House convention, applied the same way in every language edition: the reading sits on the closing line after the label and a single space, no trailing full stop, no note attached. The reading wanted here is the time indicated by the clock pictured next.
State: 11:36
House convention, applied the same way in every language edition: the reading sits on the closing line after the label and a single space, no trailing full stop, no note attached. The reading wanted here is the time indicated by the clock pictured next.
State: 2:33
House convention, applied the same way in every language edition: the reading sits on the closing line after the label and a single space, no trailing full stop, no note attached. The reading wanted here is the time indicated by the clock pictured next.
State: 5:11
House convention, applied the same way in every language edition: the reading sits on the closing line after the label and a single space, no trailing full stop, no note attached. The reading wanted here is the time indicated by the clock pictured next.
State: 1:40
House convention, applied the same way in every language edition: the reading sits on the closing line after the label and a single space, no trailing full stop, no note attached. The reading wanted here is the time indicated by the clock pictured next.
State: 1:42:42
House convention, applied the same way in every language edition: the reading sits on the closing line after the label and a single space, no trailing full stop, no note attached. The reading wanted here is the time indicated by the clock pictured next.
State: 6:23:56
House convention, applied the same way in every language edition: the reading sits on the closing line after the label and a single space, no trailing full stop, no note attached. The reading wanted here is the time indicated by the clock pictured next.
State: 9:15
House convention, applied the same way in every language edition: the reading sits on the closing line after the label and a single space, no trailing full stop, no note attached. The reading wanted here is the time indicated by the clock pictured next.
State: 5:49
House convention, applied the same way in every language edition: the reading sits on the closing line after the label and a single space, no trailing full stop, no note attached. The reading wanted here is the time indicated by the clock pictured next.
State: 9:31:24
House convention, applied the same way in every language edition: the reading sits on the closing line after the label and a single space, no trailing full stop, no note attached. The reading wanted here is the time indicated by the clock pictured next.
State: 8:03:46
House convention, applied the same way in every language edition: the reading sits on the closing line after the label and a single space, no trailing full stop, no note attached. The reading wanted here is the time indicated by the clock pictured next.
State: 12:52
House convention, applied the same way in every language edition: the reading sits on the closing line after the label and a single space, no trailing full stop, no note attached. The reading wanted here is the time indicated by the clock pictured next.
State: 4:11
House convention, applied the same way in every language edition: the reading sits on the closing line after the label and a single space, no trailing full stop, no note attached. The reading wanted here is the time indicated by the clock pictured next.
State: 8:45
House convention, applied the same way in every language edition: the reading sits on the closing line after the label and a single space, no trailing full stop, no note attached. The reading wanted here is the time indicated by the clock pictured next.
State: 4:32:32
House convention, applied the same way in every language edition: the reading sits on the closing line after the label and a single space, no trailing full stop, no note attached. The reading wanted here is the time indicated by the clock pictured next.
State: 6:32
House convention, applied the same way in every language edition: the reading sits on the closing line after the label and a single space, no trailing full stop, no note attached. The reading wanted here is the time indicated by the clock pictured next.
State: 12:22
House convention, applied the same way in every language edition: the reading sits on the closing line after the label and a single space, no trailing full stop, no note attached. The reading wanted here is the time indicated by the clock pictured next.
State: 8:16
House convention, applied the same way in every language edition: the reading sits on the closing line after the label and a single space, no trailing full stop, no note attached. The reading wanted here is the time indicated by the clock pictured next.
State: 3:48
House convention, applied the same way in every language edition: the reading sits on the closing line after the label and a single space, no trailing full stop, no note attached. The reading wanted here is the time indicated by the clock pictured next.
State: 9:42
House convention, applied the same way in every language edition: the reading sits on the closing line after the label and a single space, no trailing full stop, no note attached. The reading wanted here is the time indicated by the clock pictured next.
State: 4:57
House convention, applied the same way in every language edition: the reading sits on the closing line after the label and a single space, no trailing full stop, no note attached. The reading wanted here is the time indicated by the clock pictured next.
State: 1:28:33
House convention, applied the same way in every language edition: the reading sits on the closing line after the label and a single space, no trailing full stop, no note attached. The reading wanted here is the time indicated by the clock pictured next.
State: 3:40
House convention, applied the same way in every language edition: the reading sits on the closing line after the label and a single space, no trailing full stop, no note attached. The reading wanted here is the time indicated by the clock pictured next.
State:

# CHALLENGE
Copy out all of the records above, word for word.

# PROBLEM SOLUTION
House convention, applied the same way in every language edition: the reading sits on the closing line after the label and a single space, no trailing full stop, no note attached. The reading wanted here is the time indicated by the clock pictured next.
State: 11:36
House convention, applied the same way in every language edition: the reading sits on the closing line after the label and a single space, no trailing full stop, no note attached. The reading wanted here is the time indicated by the clock pictured next.
State: 2:33
House convention, applied the same way in every language edition: the reading sits on the closing line after the label and a single space, no trailing full stop, no note attached. The reading wanted here is the time indicated by the clock pictured next.
State: 5:11
House convention, applied the same way in every language edition: the reading sits on the closing line after the label and a single space, no trailing full stop, no note attached. The reading wanted here is the time indicated by the clock pictured next.
State: 1:40
House convention, applied the same way in every language edition: the reading sits on the closing line after the label and a single space, no trailing full stop, no note attached. The reading wanted here is the time indicated by the clock pictured next.
State: 1:42:42
House convention, applied the same way in every language edition: the reading sits on the closing line after the label and a single space, no trailing full stop, no note attached. The reading wanted here is the time indicated by the clock pictured next.
State: 6:23:56
House convention, applied the same way in every language edition: the reading sits on the closing line after the label and a single space, no trailing full stop, no note attached. The reading wanted here is the time indicated by the clock pictured next.
State: 9:15
House convention, applied the same way in every language edition: the reading sits on the closing line after the label and a single space, no trailing full stop, no note attached. The reading wanted here is the time indicated by the clock pictured next.
State: 5:49
House convention, applied the same way in every language edition: the reading sits on the closing line after the label and a single space, no trailing full stop, no note attached. The reading wanted here is the time indicated by the clock pictured next.
State: 9:31:24
House convention, applied the same way in every language edition: the reading sits on the closing line after the label and a single space, no trailing full stop, no note attached. The reading wanted here is the time indicated by the clock pictured next.
State: 8:03:46
House convention, applied the same way in every language edition: the reading sits on the closing line after the label and a single space, no trailing full stop, no note attached. The reading wanted here is the time indicated by the clock pictured next.
State: 12:52
House convention, applied the same way in every language edition: the reading sits on the closing line after the label and a single space, no trailing full stop, no note attached. The reading wanted here is the time indicated by the clock pictured next.
State: 4:11
House convention, applied the same way in every language edition: the reading sits on the closing line after the label and a single space, no trailing full stop, no note attached. The reading wanted here is the time indicated by the clock pictured next.
State: 8:45
House convention, applied the same way in every language edition: the reading sits on the closing line after the label and a single space, no trailing full stop, no note attached. The reading wanted here is the time indicated by the clock pictured next.
State: 4:32:32
House convention, applied the same way in every language edition: the reading sits on the closing line after the label and a single space, no trailing full stop, no note attached. The reading wanted here is the time indicated by the clock pictured next.
State: 6:32
House convention, applied the same way in every language edition: the reading sits on the closing line after the label and a single space, no trailing full stop, no note attached. The reading wanted here is the time indicated by the clock pictured next.
State: 12:22
House convention, applied the same way in every language edition: the reading sits on the closing line after the label and a single space, no trailing full stop, no note attached. The reading wanted here is the time indicated by the clock pictured next.
State: 8:16
House convention, applied the same way in every language edition: the reading sits on the closing line after the label and a single space, no trailing full stop, no note attached. The reading wanted here is the time indicated by the clock pictured next.
State: 3:48
House convention, applied the same way in every language edition: the reading sits on the closing line after the label and a single space, no trailing full stop, no note attached. The reading wanted here is the time indicated by the clock pictured next.
State: 9:42
House convention, applied the same way in every language edition: the reading sits on the closing line after the label and a single space, no trailing full stop, no note attached. The reading wanted here is the time indicated by the clock pictured next.
State: 4:57
House convention, applied the same way in every language edition: the reading sits on the closing line after the label and a single space, no trailing full stop, no note attached. The reading wanted here is the time indicated by the clock pictured next.
State: 1:28:33
House convention, applied the same way in every language edition: the reading sits on the closing line after the label and a single space, no trailing full stop, no note attached. The reading wanted here is the time indicated by the clock pictured next.
State: 3:40
House convention, applied the same way in every language edition: the reading sits on the closing line after the label and a single space, no trailing full stop, no note attached. The reading wanted here is the time indicated by the clock pictured next.
State:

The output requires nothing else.